Inmediatamente buscó en su bolsillo, sacó el globo y lo ajustó al tubo del ventilador. El globo empezó a hacerse grande, más grande, más grande…

—¡Basta! ¡Se te romperá! —le advirtió Holly.

El pequeño sacó el globo del ventilador. El arre salió rápidamente del globo, produciendo un ruidillo silbante. Varios pasajeros rieron entre dientes.

—Deja que esta vez lo infle yo —pidió Holly.

Su hermano le cedió el puesto y, cuando el globo estuvo hinchado, Holly lo soltó en el aire.

¡Fiisss, ziiss, plop!

El globo zigzagueó por todo el avión hasta ir a parar en plena nariz del señor Hollister.

—¡Qué buena puntería, Holly! —dijo Ricky, admirado, haciendo reír a carcajadas a todos los pasajeros.

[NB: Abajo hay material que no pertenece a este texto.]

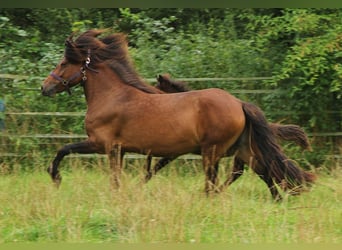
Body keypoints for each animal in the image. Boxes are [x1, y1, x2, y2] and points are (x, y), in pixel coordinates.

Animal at [145, 73, 312, 190]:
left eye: (156, 87)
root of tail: (242, 105)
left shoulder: (175, 151)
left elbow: (156, 166)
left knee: (248, 171)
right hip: (243, 153)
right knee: (252, 171)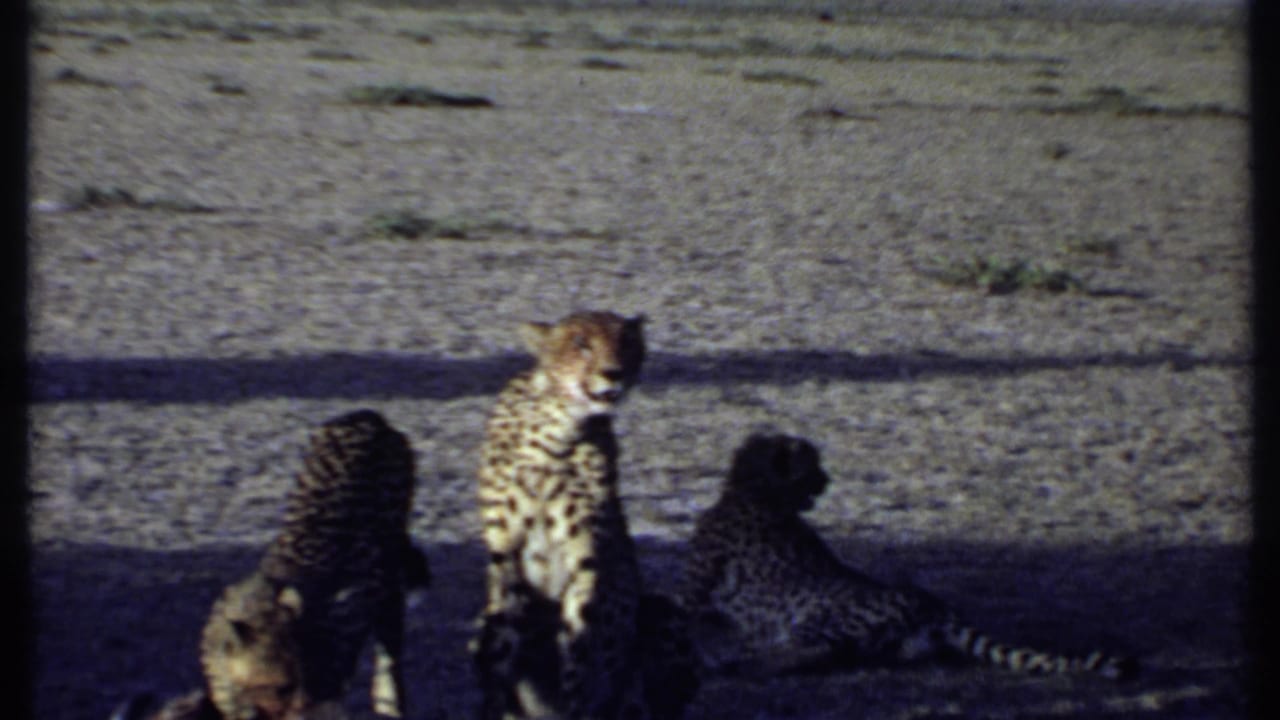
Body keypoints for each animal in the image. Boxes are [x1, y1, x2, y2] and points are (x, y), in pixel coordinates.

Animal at [114, 409, 429, 720]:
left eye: (313, 677)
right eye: (283, 686)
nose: (307, 705)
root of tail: (367, 416)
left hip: (387, 579)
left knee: (389, 648)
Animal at [472, 310, 682, 719]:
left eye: (626, 342)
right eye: (581, 343)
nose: (614, 372)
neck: (557, 429)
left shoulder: (586, 559)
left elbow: (579, 653)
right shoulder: (504, 557)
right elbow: (500, 656)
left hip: (658, 622)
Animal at [679, 433, 1139, 684]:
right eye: (813, 466)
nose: (829, 481)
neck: (753, 490)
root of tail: (933, 602)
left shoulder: (698, 593)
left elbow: (678, 607)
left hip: (819, 615)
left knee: (813, 650)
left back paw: (741, 663)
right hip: (882, 639)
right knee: (840, 654)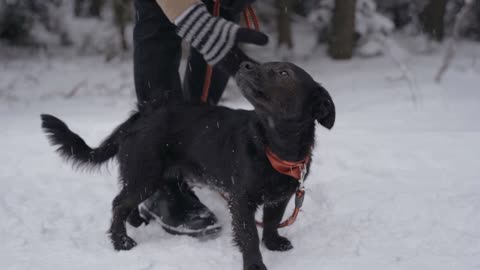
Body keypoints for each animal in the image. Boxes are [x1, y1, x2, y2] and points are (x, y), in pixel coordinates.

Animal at [40, 61, 334, 270]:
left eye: (284, 72)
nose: (245, 64)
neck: (272, 144)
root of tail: (139, 116)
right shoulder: (241, 200)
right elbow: (249, 235)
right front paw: (255, 265)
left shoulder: (281, 196)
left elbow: (272, 221)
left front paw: (273, 243)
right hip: (146, 173)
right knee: (118, 203)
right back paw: (121, 241)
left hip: (145, 175)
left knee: (125, 201)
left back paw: (136, 222)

Cuando su padre le devolvió el globo, el pequeño volvió a encargarse de inflarlo. El globo empezó a crecer, a crecer.

—¡Cuidado! —gritó Pam.

Y Sue se apresuró a taparse los oídos con las manos.

—¡Va a estallar! —dijo Holly, entre maliciosas risillas.

De improviso, las risas de Holly quedaron interrumpidas por un sonoro «bump». ¡El globo acababa de explotar en la misma cara de la pequeña!

—¡Oooh! —gritó Holly, palpándose la cabeza, como si quisiera convencerse de que todavía la tenía en su sitio.

Pero, por fortuna, no había sufrido el menor daño, sino únicamente un buen susto.

Quien se había puesto muy serio era Ricky, viendo que el avión empezaba a descender, inclinado sobre el morro.

—¿Habré roto también el avión? —preguntó preocupado, a la señorita Traver.